La storia, riferita da Digital Music News e dal Wall Street Journal, è talmente assurda da sembrare paradossale, eppure è vera, come vera è la cartella esattoriale emessa dall’Internal Revenue Service – il severo ufficio delle tasse a stelle e strisce – all’indirizzo della fondazione intitolata al Re del Pop.
Al momento della sua morte, nel 2009, l’immagine di Michael Jackson era stimata dal fisco americano la bellezza di 161 milioni di dollari: una volta valutati gli asset lasciati dall’artista, i legali degli esecutori testamentari stabilirono arbitrariamente che il valore dell’eredita legata al nome e al volto della voce di “Thriller” era invece prossimo allo zero. Il motivo? La “cattiva reputazione” che, secondo gli avvocati, era stata accumulata dal defunto a causa dei procedimenti legali legati ai presunti episodi di molestie e minori. Di conseguenza, valendo l’immagine di Jackson zero, non era in grado di produrre reddito, e pertanto non passibile di tassazione.

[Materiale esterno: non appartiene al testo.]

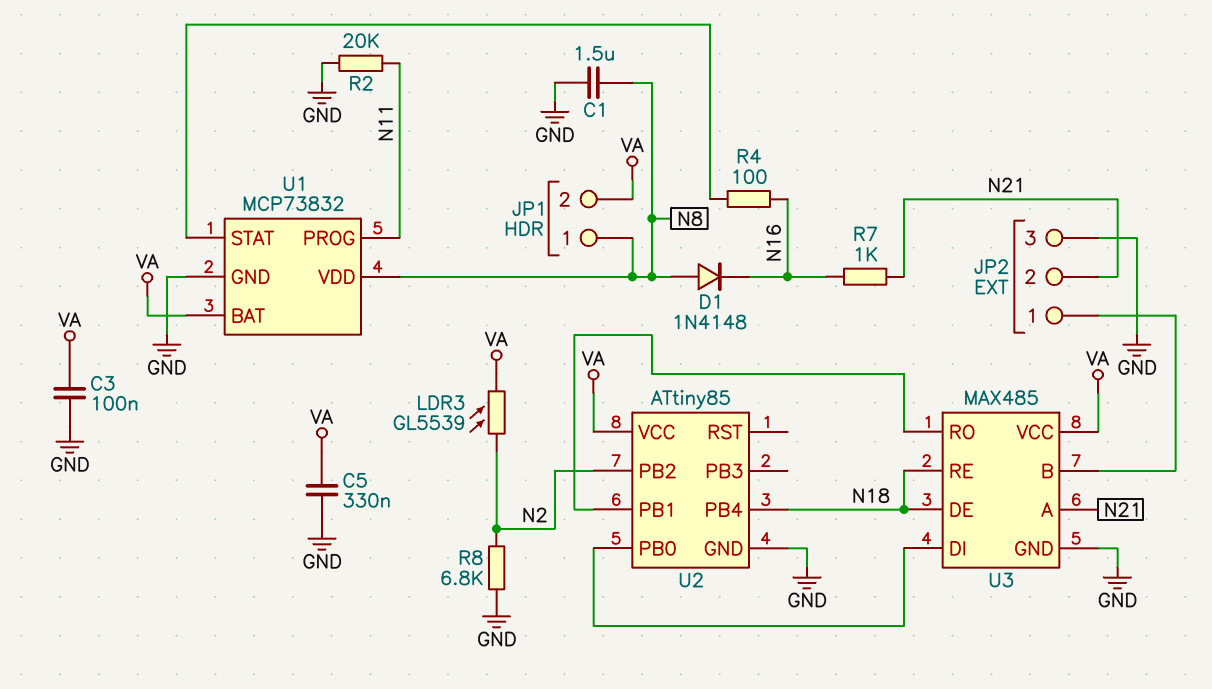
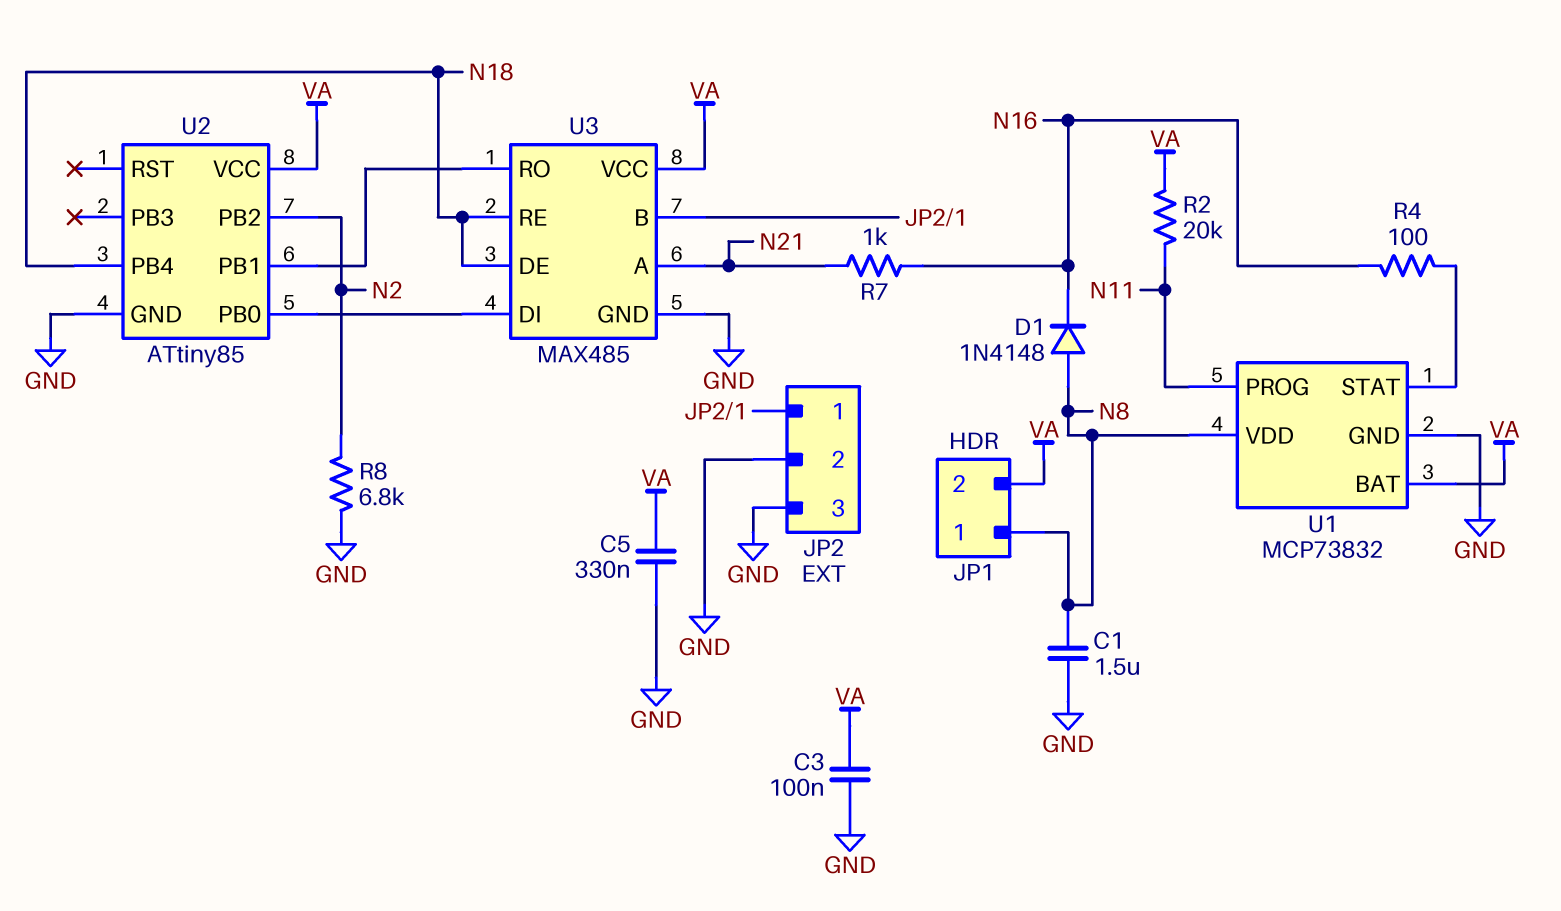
JP2 pin 2: N21 -> GND
LDR3: GL5539 (N2, VA) -> none
R2: 20k (GND, N11) -> 20k (N11, VA)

I vertici dell’IRS, però, non hanno ritenuto questa spiegazione convincente, e si sono decisi a procedere secondo le loro stime: calcolato in 500 milioni di dollari l’introito fiscale non versato e sommato ad esso altri 200 milioni a titolo di penale, il fisco ha fatto pervenire alla fondazione intitolata a Jackson quella che a ragione può essere considerata una delle più pesanti cartelle esattoriali della storia.